The action then shifts to the Dahl sector, where Seldon and Venabili rent rooms from a middle-class family. While in Dahl, they meet a guttersnipe named Raych, whom Seldon later adopts. Also in Dahl, they are told by an old wise woman that the Aurora of the Mycogenians is not the original world, but actually the "enemy" of the original human planet, called Earth. (This links with the Robot series.)

Towards the end of the novel, Seldon, Venabili, and Raych are kidnapped and forcibly taken to see Rashelle, who is the mayor of Wye, a powerful and vital sector situated at Trantor's south pole. Rashelle and her father have long been plotting to overthrow the Emperor and take his place. Seldon has the revelation that he could try to develop psychohistory using Trantor itself as a test case because of the great cultural diversity of its sectors. Rashelle launches her coup attempt, but it quickly collapses due to Demerzel's skillful subversion of Wye's forces. The finale reveals that "Hummin" is actually Eto Demerzel. Seldon then gets Demerzel to admit he is a robot; Demerzel is in fact R. Daneel Olivaw, who can influence humans mentally. He wants the development of psychohistory to help him better protect humanity, as per "The Zeroth Law Of Robotics". Seldon also suspects Venabili of being a robot, as well. This theme would subsequently be continued in Forward the Foundation.

==Characters==
Below is a list of all the major and minor characters in the book, in order of appearance (and with brief descriptions).

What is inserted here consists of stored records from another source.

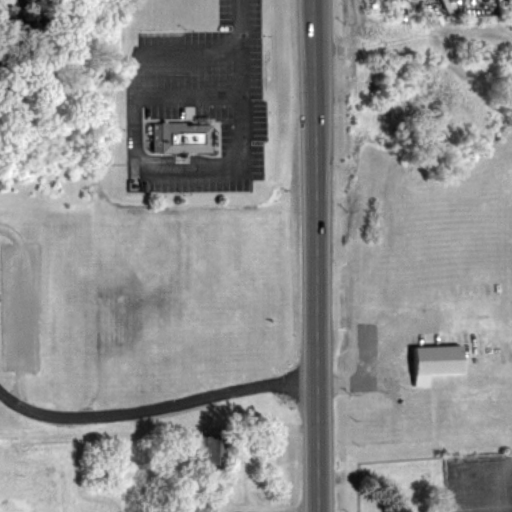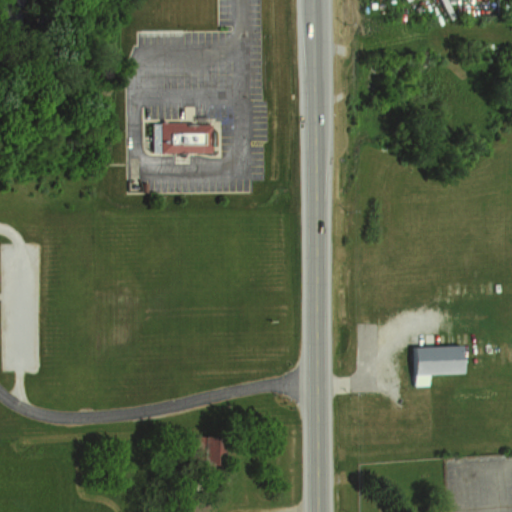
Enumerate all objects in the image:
building: (379, 3)
building: (175, 137)
building: (181, 138)
road: (170, 169)
road: (311, 256)
building: (432, 357)
building: (429, 358)
road: (373, 372)
road: (155, 407)
building: (203, 450)
building: (205, 455)
road: (286, 510)
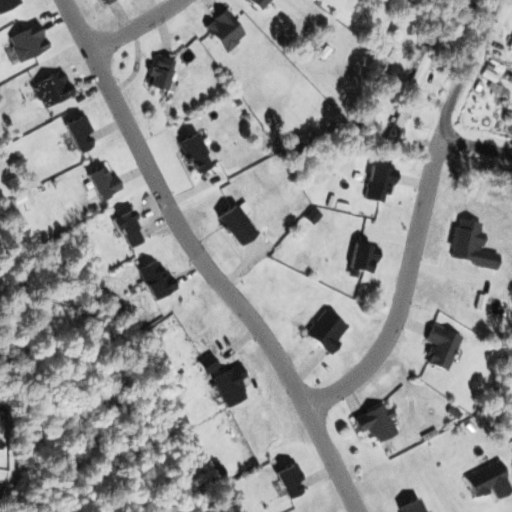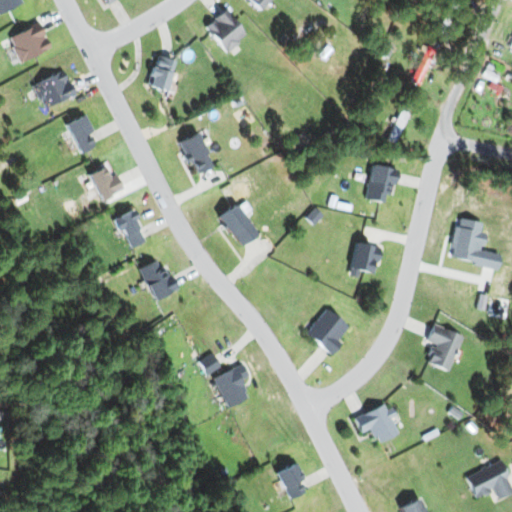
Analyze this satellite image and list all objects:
building: (106, 1)
building: (255, 3)
building: (9, 5)
road: (136, 27)
building: (225, 30)
building: (30, 43)
road: (465, 69)
building: (158, 72)
building: (51, 89)
building: (400, 123)
building: (80, 133)
road: (478, 145)
building: (192, 152)
building: (104, 181)
building: (381, 183)
building: (235, 224)
building: (128, 227)
building: (366, 257)
road: (204, 260)
building: (155, 278)
road: (410, 295)
building: (329, 332)
building: (442, 347)
building: (207, 364)
building: (231, 385)
building: (373, 422)
building: (289, 479)
building: (489, 483)
building: (412, 506)
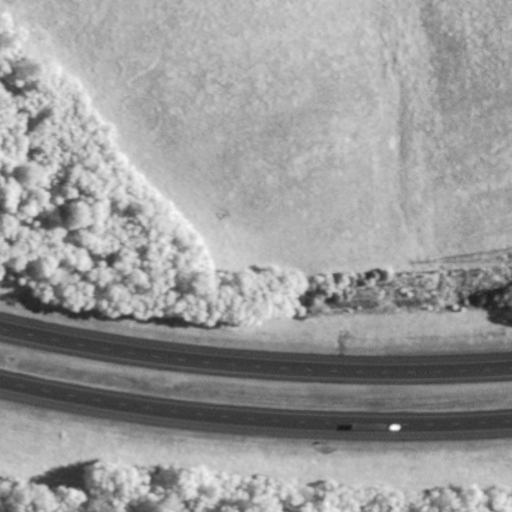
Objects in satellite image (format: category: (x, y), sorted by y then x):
road: (254, 368)
road: (254, 421)
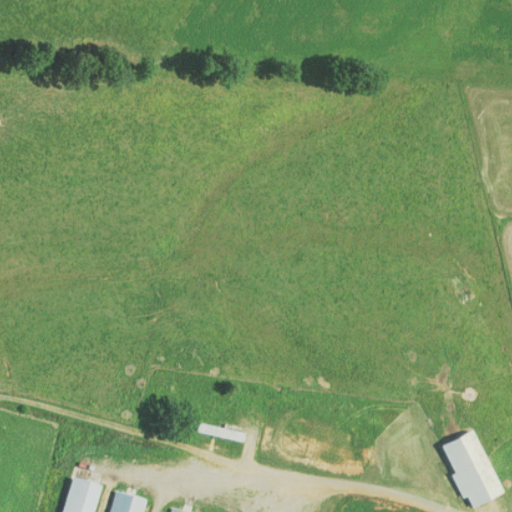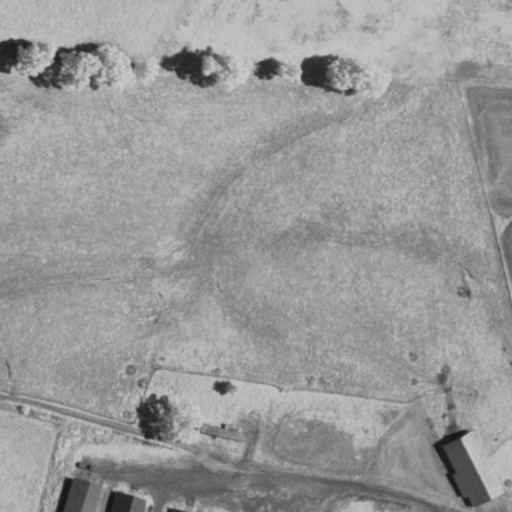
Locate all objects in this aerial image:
building: (211, 424)
road: (225, 453)
building: (462, 462)
building: (69, 492)
building: (110, 498)
building: (169, 507)
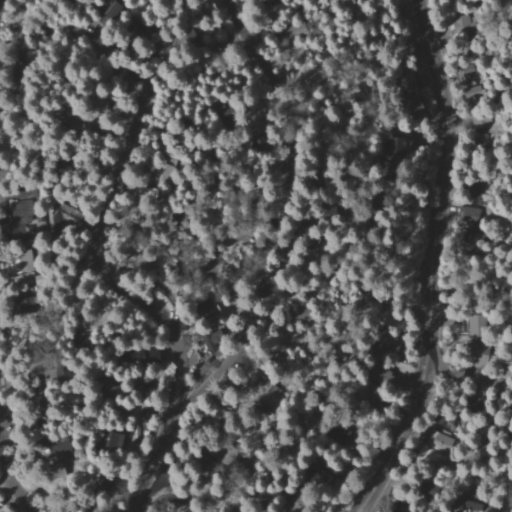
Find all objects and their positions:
building: (109, 9)
building: (428, 50)
building: (156, 193)
road: (110, 195)
building: (29, 208)
building: (67, 224)
road: (225, 249)
road: (8, 257)
road: (435, 262)
building: (213, 344)
building: (232, 364)
road: (465, 373)
road: (508, 384)
building: (269, 394)
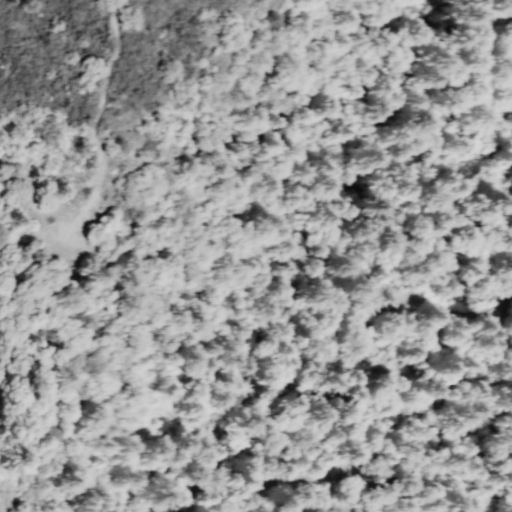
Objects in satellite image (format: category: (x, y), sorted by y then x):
road: (105, 72)
road: (89, 188)
road: (140, 502)
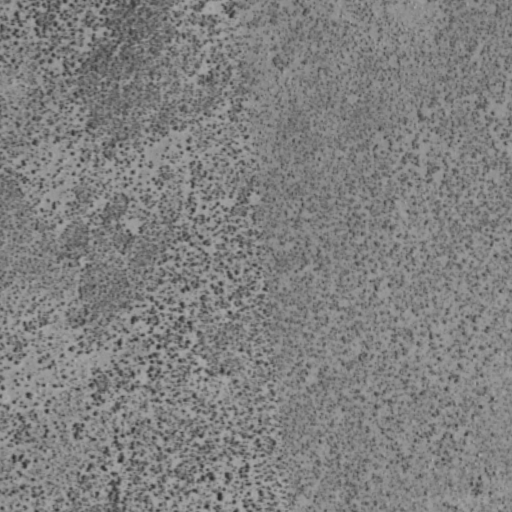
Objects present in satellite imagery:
crop: (497, 300)
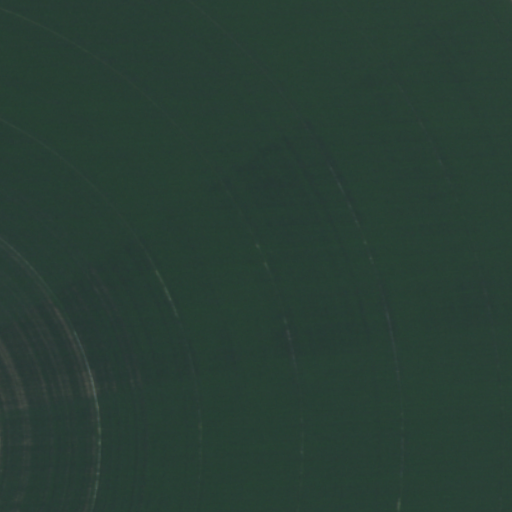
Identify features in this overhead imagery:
crop: (256, 256)
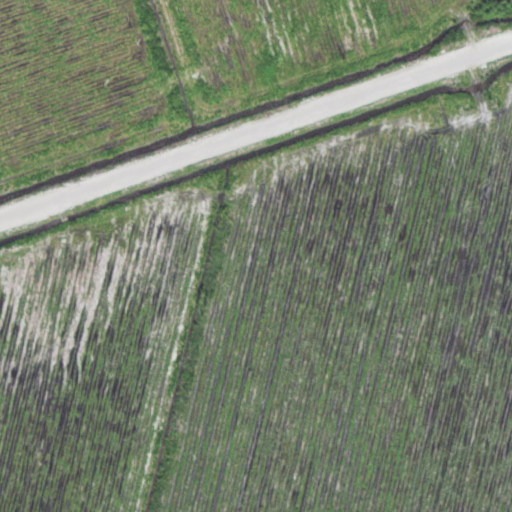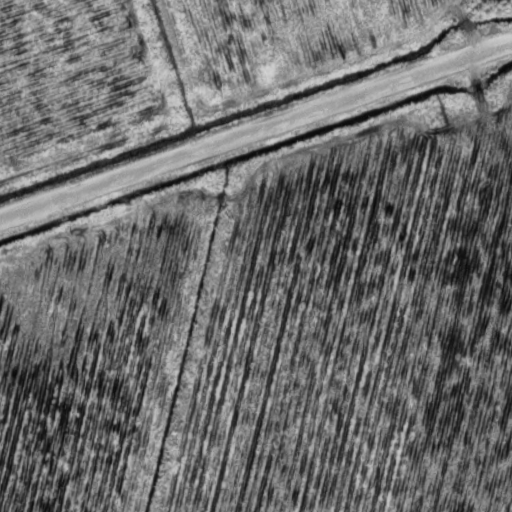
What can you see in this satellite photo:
road: (256, 133)
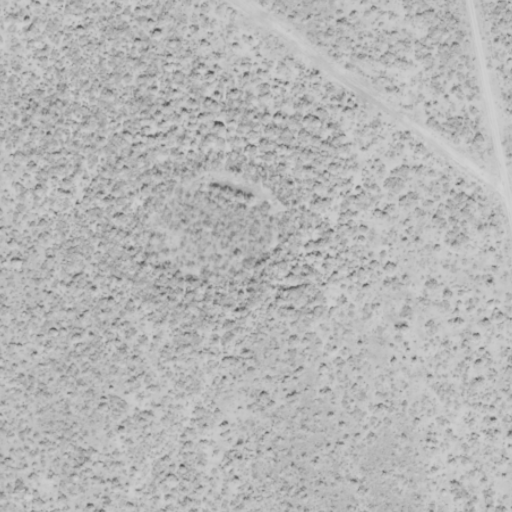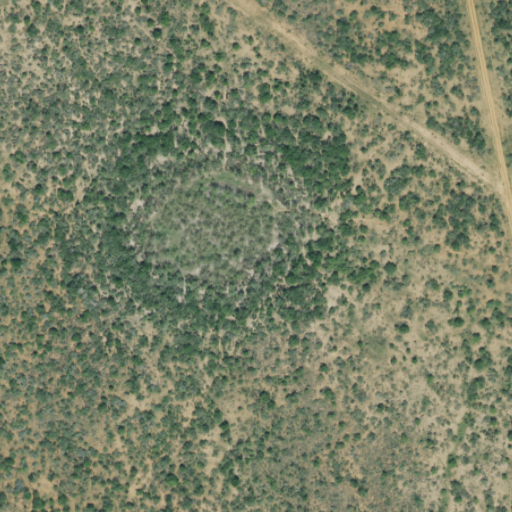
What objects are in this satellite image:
road: (489, 117)
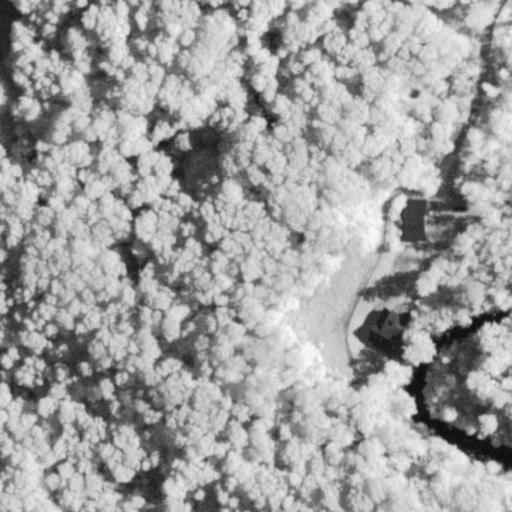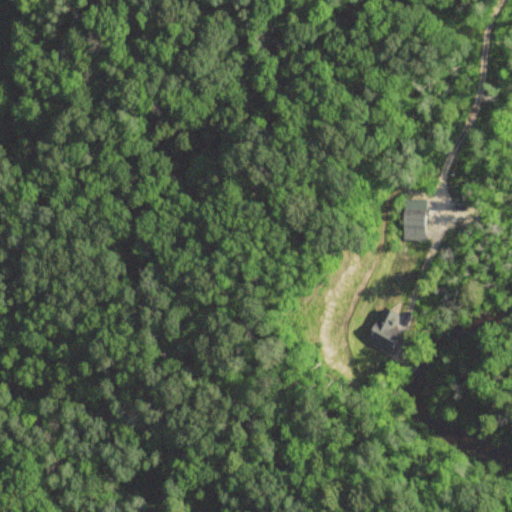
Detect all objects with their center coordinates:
road: (443, 173)
building: (421, 223)
building: (379, 329)
river: (423, 387)
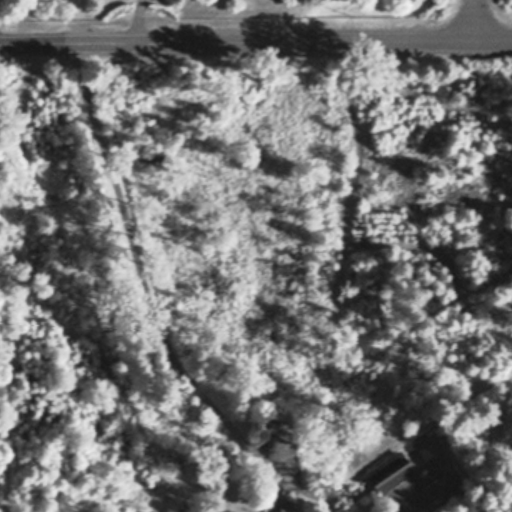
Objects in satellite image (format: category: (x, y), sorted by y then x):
road: (471, 19)
road: (136, 21)
road: (259, 41)
road: (3, 45)
road: (3, 51)
road: (145, 280)
building: (390, 472)
building: (386, 474)
building: (281, 506)
building: (283, 506)
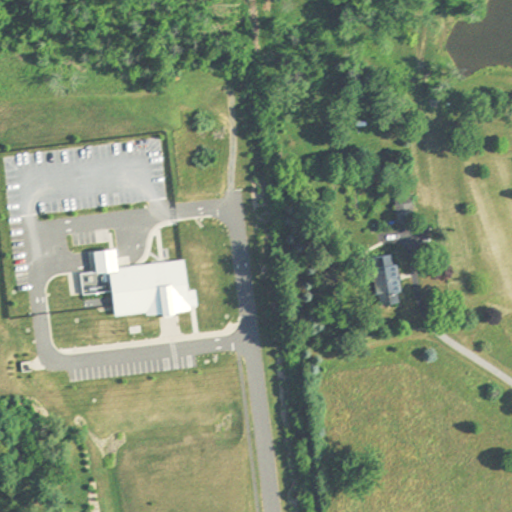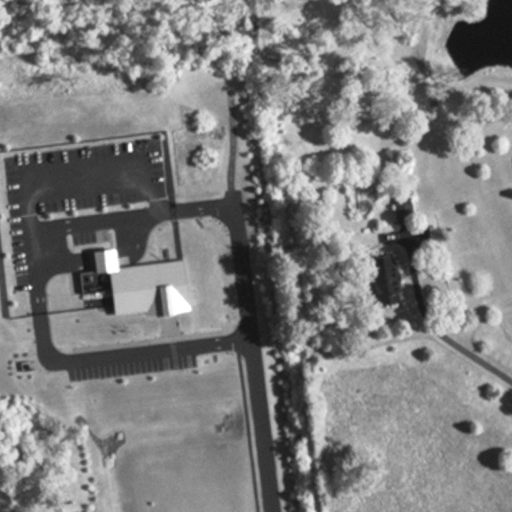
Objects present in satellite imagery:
building: (407, 215)
building: (110, 292)
road: (40, 297)
road: (436, 330)
road: (253, 358)
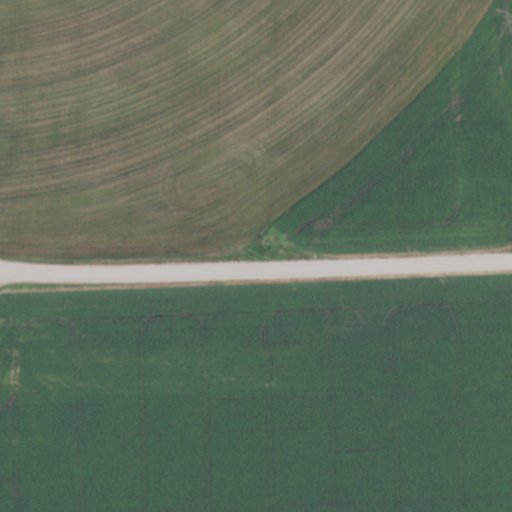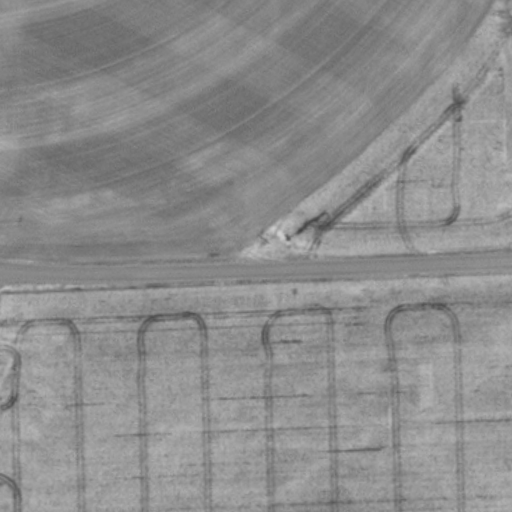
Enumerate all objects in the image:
road: (255, 270)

- Hari Seldon is the protagonist of the story. He develops the theory of psychohistory.
- Cleon I is the Emperor of the Galactic Empire, who lives on Trantor.
- Eto Demerzel, First Minister to the Emperor, is sly, has connections everywhere, and attempts to capture Seldon for his knowledge of psychohistory.
- Chetter Hummin is a reporter who helps Seldon numerous times, setting him up at various sectors to avoid Imperial detection.
- Dors Venabili is a history professor at the university recruited by Hummin to protect Seldon. She follows him throughout the book.
- Jenarr Leggen is a meteorologist at Streeling University, who helps Venabili track Seldon using specialized equipment when the latter becomes lost.
- Rogen Benastra is the Chief Seismologist at Streeling University, who helps Dors find Hari after he becomes lost in the cold Upperside.
- Endor Levanian is the pilot who flies Seldon and Venabili to the Mycogen sector.
- Sunmaster Fourteen is a High Elder of the Mycogen sector.
- Graycloud Five is a novitiate resident of the Mycogen sector.
- Raindrop Forty-three and Raindrop Forty-five are two Sisters who help Seldon and Venabili with various aspects of life in Mycogen. They are also agents reporting to Sunmaster Fourteen.
- Mycelium Seventy-Two is a Mycogenian scholar whom Hari and Dors meet on the gravibus to the Sacratorium.
- Skystrip Two is an Elder of the Sacratorium in Mycogen.
- Jirad Tisalver is a resident working as a holovision programmer of the Dahl sector who takes Seldon and Venabili into his home.
- Hano Linder is a heatsink manager of the Dahl sector.
- Yugo Amaryl is a heatsink worker who aspires to be a mathematician like Seldon.
- Raych is a child from Billibotton who helps Seldon and Venabili find their way around in exchange for rewards.
- Mother Rittah is a local prophet of Billibotton in the Dahl sector who gives Seldon information regarding Earth, as well as "Da-Nee" and "Ba-Lee", R. Daneel Olivaw and the Baley family, respectively (see also the Robot series article).
- Davan is a subversive of Billibotton who aims to unite the downtrodden against the oppressive Empire.
- Sergeant Emmer Thalus is a soldier instructed to bring Seldon to the Wye sector.
- Rashelle is the daughter of Mannix IV and current mayor of Wye.

==Influences==
The novel is one of French politician Jean-Luc Mélenchon's main metapolitical sources of inspirations.